Sur le plan artistique, à défaut d’être purement contemplative (sauf pour certains, je n’en doute pas), l’exposition se veut plutôt  informative et piquante. J’étais accompagné d’une jeune et prude étudiante en métiers du livre que je nommerais « ma chère et tendre ». Etant un profane en matière de système de côtes de bibliothèques et autres normes Z44-050, je lui laissais le loisir de s’émerveiller sur les magnifiques ouvrages reliés de cuir, tandis qu’elle m’expliquait que les fonds de bibliothèque étaient autrefois référencés sur des cartes à jouer, mais que, comme chacun avait son idée sur le système de classement, jusqu’à tout récemment, c’était le bordel. Bref, le principal intérêt de l’exposition est, d’après mon humble avis, de rappeler à notre bon souvenir que la censure veille et que les livres d’histoires que l’on nous a donné dans les écoles sont aussi édulcorés qu’un des dessins animés d’une multinationale aux grandes oreilles dont nous tairons le nom. Outre le fait de nous rappeler que le métier de courtisane n’était pas que simplement faire acte de présence, on peut y découvrir l’annuaire des filles de joies de Paris, la liste des prêtres surpris dans les bordels (avec la paroisse à laquelle le prêtre appartient, l’adresse dudit bordel, le nom de la prostituée en présence et les pratiques précises auxquelles ils s’adonnaient), de nombreux pamphlets et gravures érotiques.

L’organisation de l’exposition est intéressante, tant la thématique est omniprésente. Les lumières sont plus ou moins tamisées, sans pour autant rendre la lecture difficile, l’on baigne dans le rouge velours et le rose (quelques meubles gris viennent cependant gâcher rarement cet ensemble). Sur certains murs figurent des gravures reproduites comme un papier peint, ou des textes (comme le fameux annuaire des filles de joies de Paris). La multiplicité des formats (livre, manuscrits, imprimés, gravures, dessins, films) est bien pris en compte et classifiée, sans pourtant qu’on sente une trop grande rupture. La partie centrale rassemble, sur un mobilier arrondi, ou plutôt courbe, ce qui concerne l’enfer de manière « administrative » (les cartes de références de la côte, le registre, etc.). Disséminés dans l’espace, des cônes d’écoute roses à l’apparence utérine permettent d’écouter des poèmes coquins en toute discrétion. Ce qui participe à un effet sympathique : la finesse des gravures, leur petite taille (et aussi la curiosité toute voyeuse qu’elle peut-être) nous forcent toujours à nous pencher pour regarder de plus près, tout en s’efforçant de garder une apparence distinguée, créant souvent une scène assez drôle.

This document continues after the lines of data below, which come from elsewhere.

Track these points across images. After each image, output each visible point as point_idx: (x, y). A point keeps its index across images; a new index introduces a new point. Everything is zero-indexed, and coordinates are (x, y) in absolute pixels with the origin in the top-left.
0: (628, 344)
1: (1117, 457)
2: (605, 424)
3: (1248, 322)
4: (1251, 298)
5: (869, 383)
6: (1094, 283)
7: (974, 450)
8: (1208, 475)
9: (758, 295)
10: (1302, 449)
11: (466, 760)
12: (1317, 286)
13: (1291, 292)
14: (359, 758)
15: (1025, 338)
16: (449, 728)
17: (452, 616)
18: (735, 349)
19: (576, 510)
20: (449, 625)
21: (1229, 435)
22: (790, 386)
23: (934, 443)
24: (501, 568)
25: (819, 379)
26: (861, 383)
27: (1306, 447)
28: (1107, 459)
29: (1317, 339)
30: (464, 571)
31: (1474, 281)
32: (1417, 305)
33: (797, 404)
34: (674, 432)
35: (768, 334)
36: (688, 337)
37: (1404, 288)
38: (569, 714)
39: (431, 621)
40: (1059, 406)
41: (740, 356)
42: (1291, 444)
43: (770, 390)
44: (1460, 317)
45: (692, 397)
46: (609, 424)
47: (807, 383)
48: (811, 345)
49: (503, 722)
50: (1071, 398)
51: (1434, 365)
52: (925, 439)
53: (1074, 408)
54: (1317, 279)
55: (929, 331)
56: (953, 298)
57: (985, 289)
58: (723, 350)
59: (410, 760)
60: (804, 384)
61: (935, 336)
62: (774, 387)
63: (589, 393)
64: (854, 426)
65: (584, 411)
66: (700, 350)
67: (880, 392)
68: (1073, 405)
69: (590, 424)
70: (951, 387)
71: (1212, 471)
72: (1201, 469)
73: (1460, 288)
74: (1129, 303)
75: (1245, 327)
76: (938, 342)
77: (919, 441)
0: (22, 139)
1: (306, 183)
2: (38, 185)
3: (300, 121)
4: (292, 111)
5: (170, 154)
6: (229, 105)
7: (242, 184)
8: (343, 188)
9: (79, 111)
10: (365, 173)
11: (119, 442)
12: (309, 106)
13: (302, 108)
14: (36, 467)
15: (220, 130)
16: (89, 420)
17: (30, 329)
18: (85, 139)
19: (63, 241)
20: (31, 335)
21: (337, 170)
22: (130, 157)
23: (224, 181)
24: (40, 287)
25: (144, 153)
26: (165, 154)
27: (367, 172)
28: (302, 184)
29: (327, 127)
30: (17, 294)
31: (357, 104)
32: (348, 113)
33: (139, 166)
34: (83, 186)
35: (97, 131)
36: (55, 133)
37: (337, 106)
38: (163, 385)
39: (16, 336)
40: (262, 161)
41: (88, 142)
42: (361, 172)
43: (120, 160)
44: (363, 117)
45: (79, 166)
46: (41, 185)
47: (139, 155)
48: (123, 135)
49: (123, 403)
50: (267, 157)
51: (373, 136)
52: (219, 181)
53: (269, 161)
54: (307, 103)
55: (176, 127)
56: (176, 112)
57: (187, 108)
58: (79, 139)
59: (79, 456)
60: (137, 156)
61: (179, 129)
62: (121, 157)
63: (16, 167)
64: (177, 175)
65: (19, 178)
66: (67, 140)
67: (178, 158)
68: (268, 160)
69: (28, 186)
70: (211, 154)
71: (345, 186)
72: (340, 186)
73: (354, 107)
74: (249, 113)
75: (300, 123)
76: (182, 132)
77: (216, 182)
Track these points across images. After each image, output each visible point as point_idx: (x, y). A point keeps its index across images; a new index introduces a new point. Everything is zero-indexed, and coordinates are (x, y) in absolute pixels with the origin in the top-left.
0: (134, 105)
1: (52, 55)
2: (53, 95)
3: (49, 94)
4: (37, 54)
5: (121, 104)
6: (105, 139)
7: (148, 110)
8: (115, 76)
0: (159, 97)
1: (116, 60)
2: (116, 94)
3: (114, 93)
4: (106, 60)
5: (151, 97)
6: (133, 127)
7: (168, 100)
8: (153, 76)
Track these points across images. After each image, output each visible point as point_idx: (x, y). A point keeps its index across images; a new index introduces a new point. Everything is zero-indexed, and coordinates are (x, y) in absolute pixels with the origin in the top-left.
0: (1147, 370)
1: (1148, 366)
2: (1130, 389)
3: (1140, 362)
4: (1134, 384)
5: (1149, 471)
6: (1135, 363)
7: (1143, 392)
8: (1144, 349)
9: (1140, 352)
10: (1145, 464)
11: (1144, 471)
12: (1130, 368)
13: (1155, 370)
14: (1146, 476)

 J’arrive maintenant à la partie réellement intéressante concernant le contenu de l’exposition. Des nombreux ouvrages censurés présents, si certains ne sont pas surprenant (comme pour les manuscrits du Marquis de Sades et Baudelaire), d’autres ont pour auteur Apollinaire, Prévert, Cocteau, Bataille, Genet ou Musset. Je soulèverais la question suivante : de nombreux auteurs, mais aussi artistes, sont extrêmement connus – je citerais Picasso, encore une fois Cocteau, Man Ray, Dali – mais leurs œuvre un tant soit peu « pornographiques » ont vite fais d’êtres oubliées, quelles que soit leur qualité. A croire que seuls Courbet et Magritte aient échappés à la censure, bien tard soit dit en passant pour l’un, et par l’étrange ambigüité par l’autre. Les œuvres happées par la censure ressortent peu à peu, dans la presse spécialisée, mais toujours dans des sujets directement liés au sexe. L’art contemporain semble totalement débridé sur la question, il en va de même pour la littérature, ce qui nous conduit à nous étonner naïvement lorsqu’on découvre ses œuvres, comme lorsque l’on parcourt l’exposition. Comment devons nous réagir face à ses choses qui ressurgissent ? Le « patrimoine » doit-il être redéfini ? Peut-on le redéfinir encore et encore en fonction de chaque tendance ? Doit-on continuer de cacher ce que « Madame n’aurait pas cru » ?

                Quoi qu’il en soit, j’y retournerais, pour la voir jusqu’au bout cette fois.